--- TEXT BLOCK ---
# Questions About Methylene Blue:Tests/Long-Term?



## geekchicklet (Jul 22, 2008)

I am currently using Fungus Eliminator and Methylene Blue to treat fin rot. This, of course, made my water a deep blue. How do I test the water (since that requires colour identification)?

Also, is Methylene Blue safe to use long-term, as a preventative measure? My betta seems prone to this fin rot, even with ideal water parameters. I am going to be moving him to a filtered tank and would like to do anything possible to prevent this from coming back.

I have a Red Sea Nano filter. It has a black spongie thing and a white spongie thing. Do I need to take either out, if I do use Methylene Blue? I read the back of the bottle, but I'm confused. I don't know if the black spongie thing would be considered bio-filtration (which MB is said to detrimentally affect).[/b]


----------



## Flashygrrl (Jan 18, 2008)

--- INFORMATION ---

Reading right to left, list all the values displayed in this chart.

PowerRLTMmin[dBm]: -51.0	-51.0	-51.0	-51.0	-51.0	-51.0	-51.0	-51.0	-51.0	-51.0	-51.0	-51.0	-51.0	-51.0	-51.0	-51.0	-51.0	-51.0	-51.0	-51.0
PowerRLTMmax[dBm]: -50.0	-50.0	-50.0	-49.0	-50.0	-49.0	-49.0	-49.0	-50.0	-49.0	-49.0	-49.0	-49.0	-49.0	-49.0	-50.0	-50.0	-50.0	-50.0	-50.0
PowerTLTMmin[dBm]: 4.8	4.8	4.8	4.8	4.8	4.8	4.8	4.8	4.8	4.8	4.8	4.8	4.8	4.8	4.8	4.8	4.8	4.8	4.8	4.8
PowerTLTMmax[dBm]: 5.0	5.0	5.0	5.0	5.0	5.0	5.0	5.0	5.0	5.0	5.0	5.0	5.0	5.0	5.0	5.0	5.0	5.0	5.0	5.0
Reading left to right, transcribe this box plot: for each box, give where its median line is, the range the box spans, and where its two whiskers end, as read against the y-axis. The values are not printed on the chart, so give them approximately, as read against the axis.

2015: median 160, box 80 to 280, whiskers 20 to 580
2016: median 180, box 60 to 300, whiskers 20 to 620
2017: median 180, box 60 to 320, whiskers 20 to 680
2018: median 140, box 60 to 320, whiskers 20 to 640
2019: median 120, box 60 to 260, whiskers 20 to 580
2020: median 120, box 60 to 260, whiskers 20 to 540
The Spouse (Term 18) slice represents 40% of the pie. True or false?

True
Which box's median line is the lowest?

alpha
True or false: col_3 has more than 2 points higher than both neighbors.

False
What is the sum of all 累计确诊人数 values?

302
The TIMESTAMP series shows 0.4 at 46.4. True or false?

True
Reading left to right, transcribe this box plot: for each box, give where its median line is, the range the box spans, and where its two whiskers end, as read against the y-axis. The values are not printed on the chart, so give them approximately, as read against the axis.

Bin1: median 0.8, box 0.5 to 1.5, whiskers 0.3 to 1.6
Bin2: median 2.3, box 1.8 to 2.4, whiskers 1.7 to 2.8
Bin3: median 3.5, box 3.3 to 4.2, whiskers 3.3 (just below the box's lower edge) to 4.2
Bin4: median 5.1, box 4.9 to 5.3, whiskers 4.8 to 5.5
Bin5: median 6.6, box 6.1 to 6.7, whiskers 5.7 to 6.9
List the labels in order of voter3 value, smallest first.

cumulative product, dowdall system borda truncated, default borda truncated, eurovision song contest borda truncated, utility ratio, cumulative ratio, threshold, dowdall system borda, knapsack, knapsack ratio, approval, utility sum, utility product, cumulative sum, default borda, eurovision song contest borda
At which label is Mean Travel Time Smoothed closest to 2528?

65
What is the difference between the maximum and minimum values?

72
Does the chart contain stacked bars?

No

--- YOUR TASKS ---
**1)** List the products named in the methylene blue thread.
**2)** Please rewrite part of the methylene blue thread, starting with "I am currently" and going on through "requires colour identification)?", with "fin rot" changed to "ich".

--- SOLUTIONS TO THE TASKS ---
**1)**
Fungus Eliminator
Methylene Blue
Red Sea Nano filter

**2)**
I am currently using Fungus Eliminator and Methylene Blue to treat ich. This, of course, made my water a deep blue. How do I test the water (since that requires colour identification)?